= Society of the Holy Cross (Korea) =

Order in the Anglican Church of Korea

The Society of the Holy Cross (SHC) is an order of women religious (or nuns) in the Anglican Church of Korea. It is not to be confused with the Society of the Holy Cross, SSC (Societas Sanctae Crucis), which is an international order of Anglo-Catholic priests within the Anglican tradition.

==History==
From 1892 onwards, sisters from the Community of St Peter in Woking were sent to work in Korea. In 1925 Mark Trollope, the Anglican bishop in Seoul, founded SHC as a local religious order, but support from the Community of St Peter continued until 1950. Today around 20 sisters live at the mother house in Jung-gu, Seoul.

==Martyrdom of Mother Mary Clare==
Sister Mary Clare CSP came from Woking to assume office as the first Reverend Mother (superior) of the new Society of the Holy Cross. She was an active campaigner for the Korean people, and was persecuted by North Korean communist authorities.

During the Korean War, Mother Mary Clare refused the opportunity from the British embassy to evacuate from Seoul, opting to stay with her congregation. Following her capture by retreating North Korean forces, she died on 6 November 1950 near Chunggangjin (present day North Korea) during a death march which had begun on 30 October.

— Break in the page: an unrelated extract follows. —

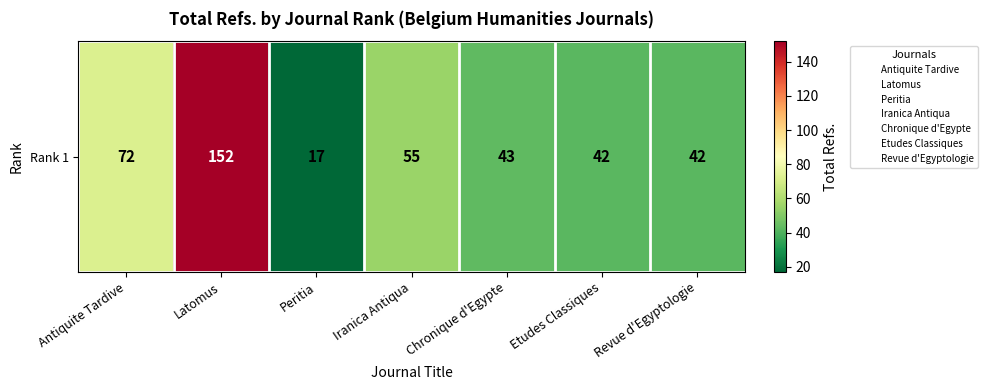

Read the value at Etudes Classiques, to the nearest 50.

50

Mother Mary Clare's example has since formed a major influence upon the community.

==International operation==
The SHC sisters have felt called in recent years to expand their work into other countries. Initially they opened a branch house convent in England, but this closed again in November 2010 as a result of the administrative difficulties experienced in obtaining visas for the sisters to come to the United Kingdom. Instead the community is now working with postulants from Myanmar, Singapore, and Hong Kong, with a view to possibly expanding into these countries in the near future.